Collected data =
┌──

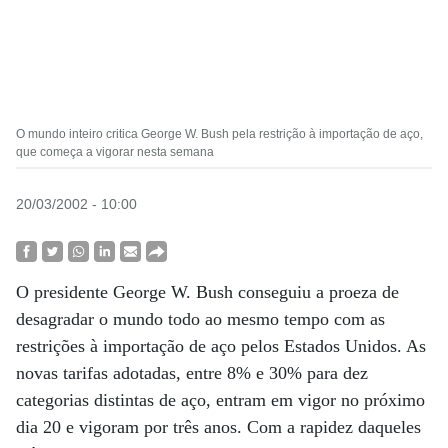
O mundo inteiro critica George W. Bush pela restrição à importação de aço,
que começa a vigorar nesta semana
20/03/2002 - 10:00
O presidente George W. Bush conseguiu a proeza de
desagradar o mundo todo ao mesmo tempo com as
restrições à importação de aço pelos Estados Unidos. As
novas tarifas adotadas, entre 8% e 30% para dez
categorias distintas de aço, entram em vigor no próximo
dia 20 e vigoram por três anos. Com a rapidez daqueles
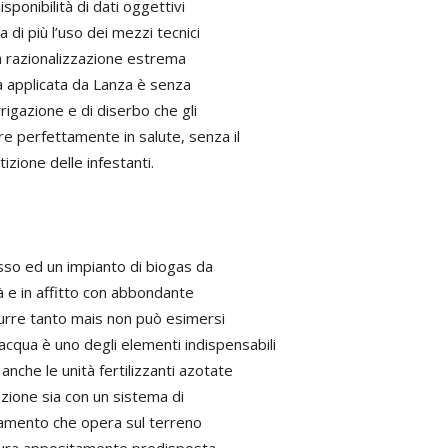
sponibilità di dati oggettivi
 di più l’uso dei mezzi tecnici
la razionalizzazione estrema
ca applicata da Lanza è senza
rrigazione e di diserbo che gli
 perfettamente in salute, senza il
izione delle infestanti.
asso ed un impianto di biogas da
à e in affitto con abbondante
durre tanto mais non può esimersi
acqua è uno degli elementi indispensabili
nche le unità fertilizzanti azotate
gazione sia con un sistema di
rramento che opera sul terreno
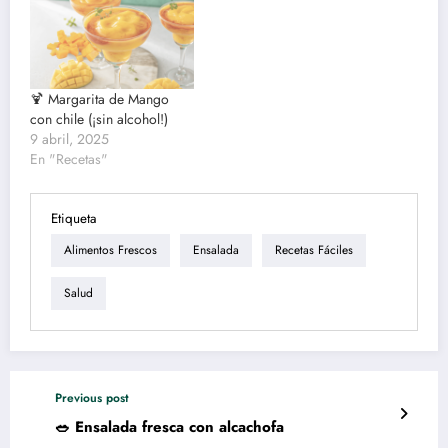
🍹 Margarita de Mango
con chile (¡sin alcohol!)
9 abril, 2025
En "Recetas"
Etiqueta
Alimentos Frescos
Ensalada
Recetas Fáciles
Salud
Previous post
🥗 Ensalada fresca con alcachofa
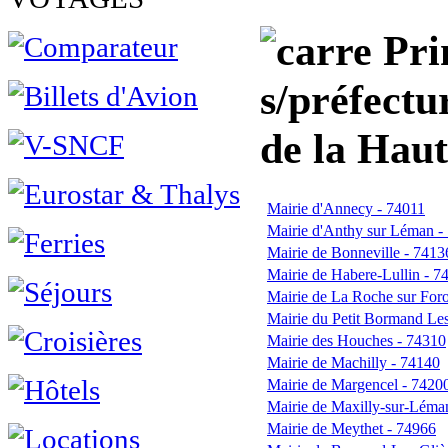
Prin
s/préfectu
de la Haut
Mairie d'Annecy - 74011
Mairie d'Anthy sur Léman -
Mairie de Bonneville - 7413
Mairie de Habere-Lullin - 7
Mairie de La Roche sur For
Mairie du Petit Bormand Les
Mairie des Houches - 74310
Mairie de Machilly - 74140
Mairie de Margencel - 7420
Mairie de Maxilly-sur-Léma
Mairie de Meythet - 74966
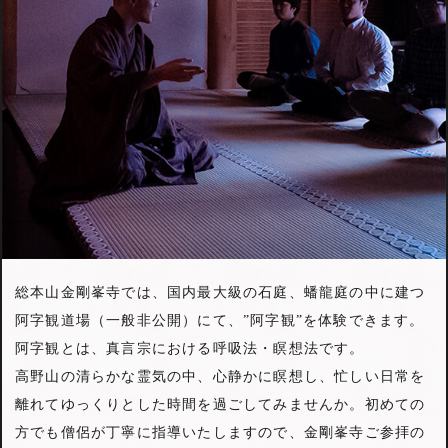
総本山金剛峯寺では、国内最大級の石庭、蟠龍庭の中に建つ
阿字観道場（一般非公開）にて、”阿字観”を体験できます。
阿字観とは、真言宗における呼吸法・瞑想法です。
高野山の清らかな霊気の中、心静かに瞑想し、忙しい日常を
離れてゆっくりとした時間を過ごしてみませんか。初めての
方でも僧侶が丁寧に指導いたしますので、金剛峯寺ご参拝の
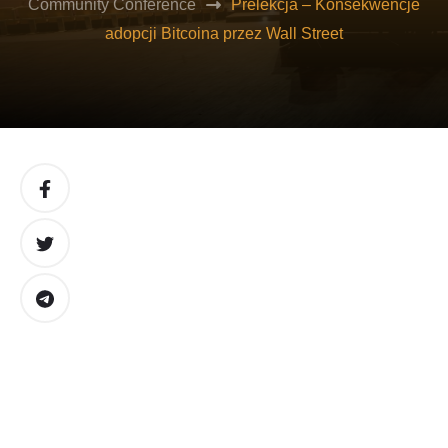
Community Conference
Prelekcja – Konsekwencje
adopcji Bitcoina przez Wall Street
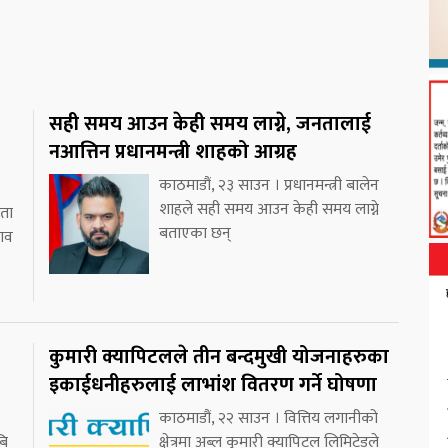
सही समय आउन केही समय लाग्ने, जनतालाई
नआत्तिन प्रधानमन्त्री शाहको आग्रह
काठमाडौं, २३ साउन । प्रधानमन्त्री बालेन
शाहले सही समय आउन केही समय लाग्ने
ाता
बताएका छन्
भाव
कुमारी क्यापिटलले तीन बन्दमुखी योजनाहरुका
इकाईधनीहरुलाई लाभांश वितरण गर्ने घोषणा
काठमाडौं, २२ साउन । वित्तिय लगानीको
बि
क्षेत्रमा अब्ल कुमारी क्यापिटल लिमिटेडले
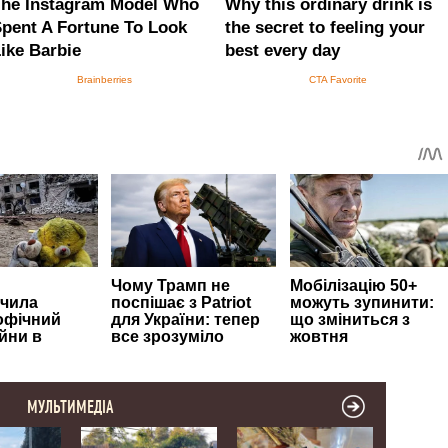
МУЛЬТИМЕДІА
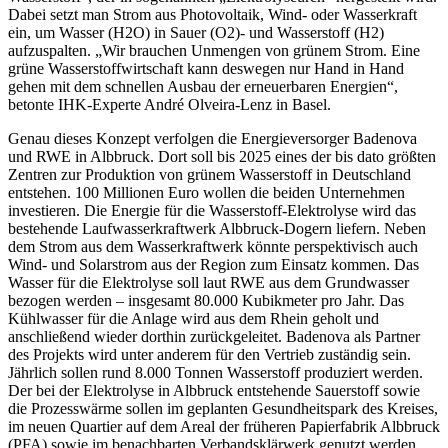
Dabei setzt man Strom aus Photovoltaik, Wind- oder Wasserkraft
ein, um Wasser (H2O) in Sauer (O2)- und Wasserstoff (H2)
aufzuspalten. „Wir brauchen Unmengen von grünem Strom. Eine
grüne Wasserstoffwirtschaft kann deswegen nur Hand in Hand
gehen mit dem schnellen Ausbau der erneuerbaren Energien“,
betonte IHK-Experte André Olveira-Lenz in Basel.
Genau dieses Konzept verfolgen die Energieversorger Badenova
und RWE in Albbruck. Dort soll bis 2025 eines der bis dato größten
Zentren zur Produktion von grünem Wasserstoff in Deutschland
entstehen. 100 Millionen Euro wollen die beiden Unternehmen
investieren. Die Energie für die Wasserstoff-Elektrolyse wird das
bestehende Laufwasserkraftwerk Albbruck-Dogern liefern. Neben
dem Strom aus dem Wasserkraftwerk könnte perspektivisch auch
Wind- und Solarstrom aus der Region zum Einsatz kommen. Das
Wasser für die Elektrolyse soll laut RWE aus dem Grundwasser
bezogen werden – insgesamt 80.000 Kubikmeter pro Jahr. Das
Kühlwasser für die Anlage wird aus dem Rhein geholt und
anschließend wieder dorthin zurückgeleitet. Badenova als Partner
des Projekts wird unter anderem für den Vertrieb zuständig sein.
Jährlich sollen rund 8.000 Tonnen Wasserstoff produziert werden.
Der bei der Elektrolyse in Albbruck entstehende Sauerstoff sowie
die Prozesswärme sollen im geplanten Gesundheitspark des Kreises,
im neuen Quartier auf dem Areal der früheren Papierfabrik Albbruck
(PFA) sowie im benachbarten Verbandsklärwerk genutzt werden.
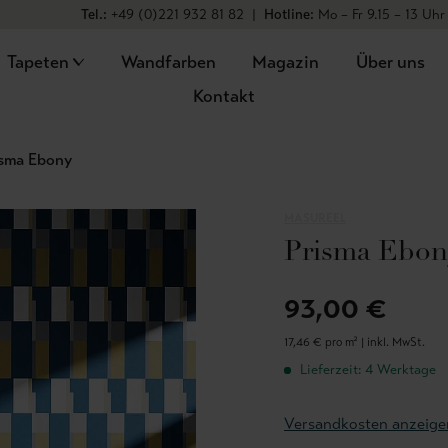
Tel.:
+49 (0)221 932 81 82
|
Hotline:
Mo – Fr 9.15 – 13 Uhr
Tapeten
Wandfarben
Magazin
Über uns
Kontakt
isma Ebony
MASUREEL
Prisma Ebon
93,00 €
17,46 € pro m² |
inkl. MwSt.
Lieferzeit: 4 Werktage
Versandkosten anzeige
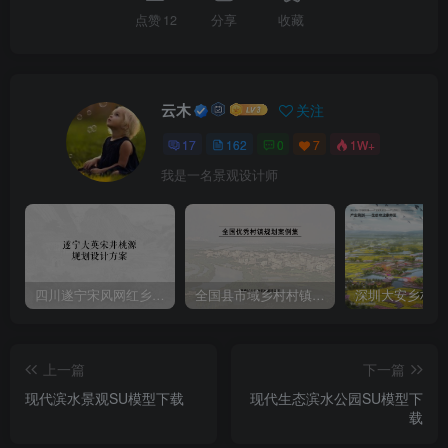
点赞
12
分享
收藏
云木
关注
17
162
0
7
1W+
我是一名景观设计师
四川遂宁宋风网红乡村振兴旅游规划设计方案
全国县市域乡村村镇建设规划优秀案例
上一篇
下一篇
现代滨水景观SU模型下载
现代生态滨水公园SU模型下
载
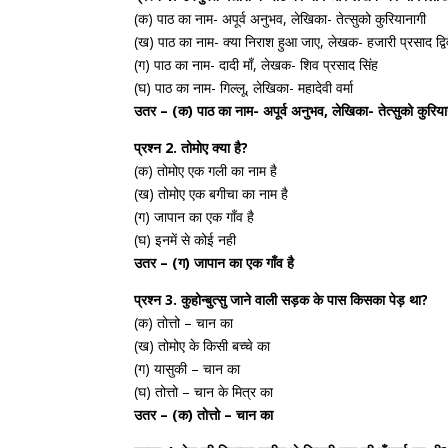
(क) पाठ का नाम- अपूर्व अनुभव, लेखिका- तेत्सुको कुरियानागी
(ख) पाठ का नाम- क्या निराश हुआ जाए, लेखक- हजारी प्रसाद द्विव
(ग) पाठ का नाम- दादी माँ, लेखक- शिव प्रसाद सिंह
(घ) पाठ का नाम- गिल्लू, लेखिका- महादेवी वर्मा
उतर – (क) पाठ का नाम- अपूर्व अनुभव, लेखिका- तेत्सुको कुरिया
प्रश्न 2. तोमोए क्या है?
(क) तोमोए एक गली का नाम है
(ख) तोमोए एक बगीचा का नाम है
(ग) जापान का एक गाँव है
(घ) इनमें से कोई नही
उतर – (ग) जापान का एक गाँव है
प्रश्न 3. कुहोन्बुत्सु जाने वाली सड़क के पास किसका पेड़ था?
(क) तोत्तो – चान का
(ख) तोमोए के किसी बच्चे का
(ग) यासुकी – चान का
(घ) तोत्तो – चान के मित्र का
उतर – (क) तोत्तो – चान का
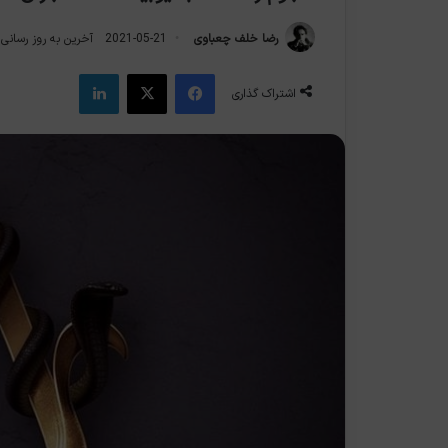
رضا خلف چعباوی
2021-05-21
آخرین به روز رسانی: 2021-05-1
فیس بوک
X
لینکدین
اشتراک گذاری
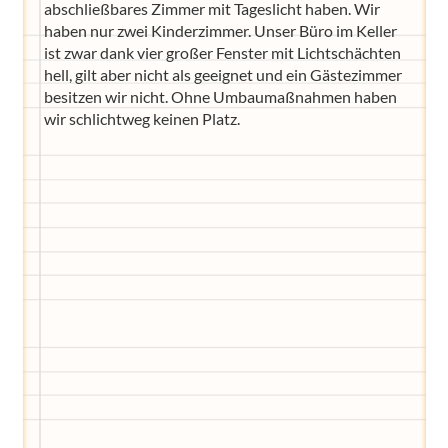
abschließbares Zimmer mit Tageslicht haben. Wir
haben nur zwei Kinderzimmer. Unser Büro im Keller
ist zwar dank vier großer Fenster mit Lichtschächten
hell, gilt aber nicht als geeignet und ein Gästezimmer
besitzen wir nicht. Ohne Umbaumaßnahmen haben
wir schlichtweg keinen Platz.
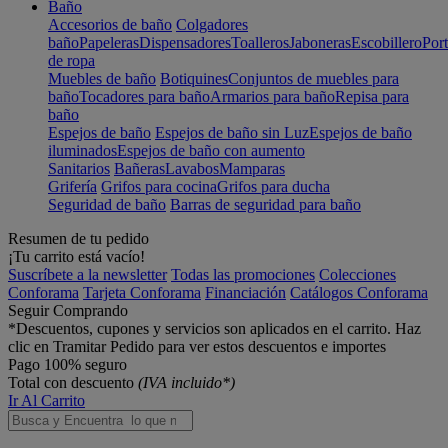
Baño
Accesorios de baño
Colgadores
baño
Papeleras
Dispensadores
Toalleros
Jaboneras
Escobillero
Port
de ropa
Muebles de baño
Botiquines
Conjuntos de muebles para
baño
Tocadores para baño
Armarios para baño
Repisa para
baño
Espejos de baño
Espejos de baño sin Luz
Espejos de baño
iluminados
Espejos de baño con aumento
Sanitarios
Bañeras
Lavabos
Mamparas
Grifería
Grifos para cocina
Grifos para ducha
Seguridad de baño
Barras de seguridad para baño
Resumen de tu pedido
¡Tu carrito está vacío!
Suscríbete a la newsletter
Todas las promociones
Colecciones
Conforama
Tarjeta Conforama
Financiación
Catálogos Conforama
Seguir Comprando
*Descuentos, cupones y servicios son aplicados en el carrito. Haz
clic en Tramitar Pedido para ver estos descuentos e importes
Pago 100% seguro
Total con descuento
(IVA incluido*)
Ir Al Carrito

└──

Reproduce every line of the data above word for word, omitting the picture markers.

Task result =
O mundo inteiro critica George W. Bush pela restrição à importação de aço,
que começa a vigorar nesta semana
20/03/2002 - 10:00
O presidente George W. Bush conseguiu a proeza de
desagradar o mundo todo ao mesmo tempo com as
restrições à importação de aço pelos Estados Unidos. As
novas tarifas adotadas, entre 8% e 30% para dez
categorias distintas de aço, entram em vigor no próximo
dia 20 e vigoram por três anos. Com a rapidez daqueles
sponibilità di dati oggettivi
 di più l’uso dei mezzi tecnici
la razionalizzazione estrema
ca applicata da Lanza è senza
rrigazione e di diserbo che gli
 perfettamente in salute, senza il
izione delle infestanti.
asso ed un impianto di biogas da
à e in affitto con abbondante
durre tanto mais non può esimersi
acqua è uno degli elementi indispensabili
nche le unità fertilizzanti azotate
gazione sia con un sistema di
rramento che opera sul terreno
🍹 Margarita de Mango
con chile (¡sin alcohol!)
9 abril, 2025
En "Recetas"
Etiqueta
Alimentos Frescos
Ensalada
Recetas Fáciles
Salud
Previous post
🥗 Ensalada fresca con alcachofa
Prin
s/préfectu
de la Haut
Mairie d'Annecy - 74011
Mairie d'Anthy sur Léman -
Mairie de Bonneville - 7413
Mairie de Habere-Lullin - 7
Mairie de La Roche sur For
Mairie du Petit Bormand Les
Mairie des Houches - 74310
Mairie de Machilly - 74140
Mairie de Margencel - 7420
Mairie de Maxilly-sur-Léma
Mairie de Meythet - 74966
総本山金剛峯寺では、国内最大級の石庭、蟠龍庭の中に建つ
阿字観道場（一般非公開）にて、”阿字観”を体験できます。
阿字観とは、真言宗における呼吸法・瞑想法です。
高野山の清らかな霊気の中、心静かに瞑想し、忙しい日常を
離れてゆっくりとした時間を過ごしてみませんか。初めての
方でも僧侶が丁寧に指導いたしますので、金剛峯寺ご参拝の
Community Conference
Prelekcja – Konsekwencje
adopcji Bitcoina przez Wall Street
सही समय आउन केही समय लाग्ने, जनतालाई
नआत्तिन प्रधानमन्त्री शाहको आग्रह
काठमाडौं, २३ साउन । प्रधानमन्त्री बालेन
शाहले सही समय आउन केही समय लाग्ने
ाता
बताएका छन्
भाव
कुमारी क्यापिटलले तीन बन्दमुखी योजनाहरुका
इकाईधनीहरुलाई लाभांश वितरण गर्ने घोषणा
काठमाडौं, २२ साउन । वित्तिय लगानीको
बि
क्षेत्रमा अब्ल कुमारी क्यापिटल लिमिटेडले
МУЛЬТИМЕДІА
Dabei setzt man Strom aus Photovoltaik, Wind- oder Wasserkraft
ein, um Wasser (H2O) in Sauer (O2)- und Wasserstoff (H2)
aufzuspalten. „Wir brauchen Unmengen von grünem Strom. Eine
grüne Wasserstoffwirtschaft kann deswegen nur Hand in Hand
gehen mit dem schnellen Ausbau der erneuerbaren Energien“,
betonte IHK-Experte André Olveira-Lenz in Basel.
Genau dieses Konzept verfolgen die Energieversorger Badenova
und RWE in Albbruck. Dort soll bis 2025 eines der bis dato größten
Zentren zur Produktion von grünem Wasserstoff in Deutschland
entstehen. 100 Millionen Euro wollen die beiden Unternehmen
investieren. Die Energie für die Wasserstoff-Elektrolyse wird das
bestehende Laufwasserkraftwerk Albbruck-Dogern liefern. Neben
dem Strom aus dem Wasserkraftwerk könnte perspektivisch auch
Wind- und Solarstrom aus der Region zum Einsatz kommen. Das
Wasser für die Elektrolyse soll laut RWE aus dem Grundwasser
bezogen werden – insgesamt 80.000 Kubikmeter pro Jahr. Das
Kühlwasser für die Anlage wird aus dem Rhein geholt und
anschließend wieder dorthin zurückgeleitet. Badenova als Partner
des Projekts wird unter anderem für den Vertrieb zuständig sein.
Jährlich sollen rund 8.000 Tonnen Wasserstoff produziert werden.
Der bei der Elektrolyse in Albbruck entstehende Sauerstoff sowie
die Prozesswärme sollen im geplanten Gesundheitspark des Kreises,
im neuen Quartier auf dem Areal der früheren Papierfabrik Albbruck
(PFA) sowie im benachbarten Verbandsklärwerk genutzt werden.
Tel.:
+49 (0)221 932 81 82
|
Hotline:
Mo – Fr 9.15 – 13 Uhr
Tapeten
Wandfarben
Magazin
Über uns
Kontakt
isma Ebony
MASUREEL
Prisma Ebon
93,00 €
17,46 € pro m² |
inkl. MwSt.
Lieferzeit: 4 Werktage
Versandkosten anzeige
点赞
12
分享
收藏
云木
关注
17
162
0
7
1W+
我是一名景观设计师
四川遂宁宋风网红乡村振兴旅游规划设计方案
全国县市域乡村村镇建设规划优秀案例
上一篇
下一篇
现代滨水景观SU模型下载
现代生态滨水公园SU模型下
载
(क) पाठ का नाम- अपूर्व अनुभव, लेखिका- तेत्सुको कुरियानागी
(ख) पाठ का नाम- क्या निराश हुआ जाए, लेखक- हजारी प्रसाद द्विव
(ग) पाठ का नाम- दादी माँ, लेखक- शिव प्रसाद सिंह
(घ) पाठ का नाम- गिल्लू, लेखिका- महादेवी वर्मा
उतर – (क) पाठ का नाम- अपूर्व अनुभव, लेखिका- तेत्सुको कुरिया
प्रश्न 2. तोमोए क्या है?
(क) तोमोए एक गली का नाम है
(ख) तोमोए एक बगीचा का नाम है
(ग) जापान का एक गाँव है
(घ) इनमें से कोई नही
उतर – (ग) जापान का एक गाँव है
प्रश्न 3. कुहोन्बुत्सु जाने वाली सड़क के पास किसका पेड़ था?
(क) तोत्तो – चान का
(ख) तोमोए के किसी बच्चे का
(ग) यासुकी – चान का
(घ) तोत्तो – चान के मित्र का
उतर – (क) तोत्तो – चान का
رضا خلف چعباوی
2021-05-21
آخرین به روز رسانی: 2021-05-1
فیس بوک
X
لینکدین
اشتراک گذاری
abschließbares Zimmer mit Tageslicht haben. Wir
haben nur zwei Kinderzimmer. Unser Büro im Keller
ist zwar dank vier großer Fenster mit Lichtschächten
hell, gilt aber nicht als geeignet und ein Gästezimmer
besitzen wir nicht. Ohne Umbaumaßnahmen haben
wir schlichtweg keinen Platz.
Baño
Accesorios de baño
Colgadores
baño
Papeleras
Dispensadores
Toalleros
Jaboneras
Escobillero
Port
de ropa
Muebles de baño
Botiquines
Conjuntos de muebles para
baño
Tocadores para baño
Armarios para baño
Repisa para
baño
Espejos de baño
Espejos de baño sin Luz
Espejos de baño
iluminados
Espejos de baño con aumento
Sanitarios
Bañeras
Lavabos
Mamparas
Grifería
Grifos para cocina
Grifos para ducha
Seguridad de baño
Barras de seguridad para baño
Resumen de tu pedido
¡Tu carrito está vacío!
Suscríbete a la newsletter
Todas las promociones
Colecciones
Conforama
Tarjeta Conforama
Financiación
Catálogos Conforama
Seguir Comprando
*Descuentos, cupones y servicios son aplicados en el carrito. Haz
clic en Tramitar Pedido para ver estos descuentos e importes
Pago 100% seguro
Total con descuento
(IVA incluido*)
Ir Al Carrito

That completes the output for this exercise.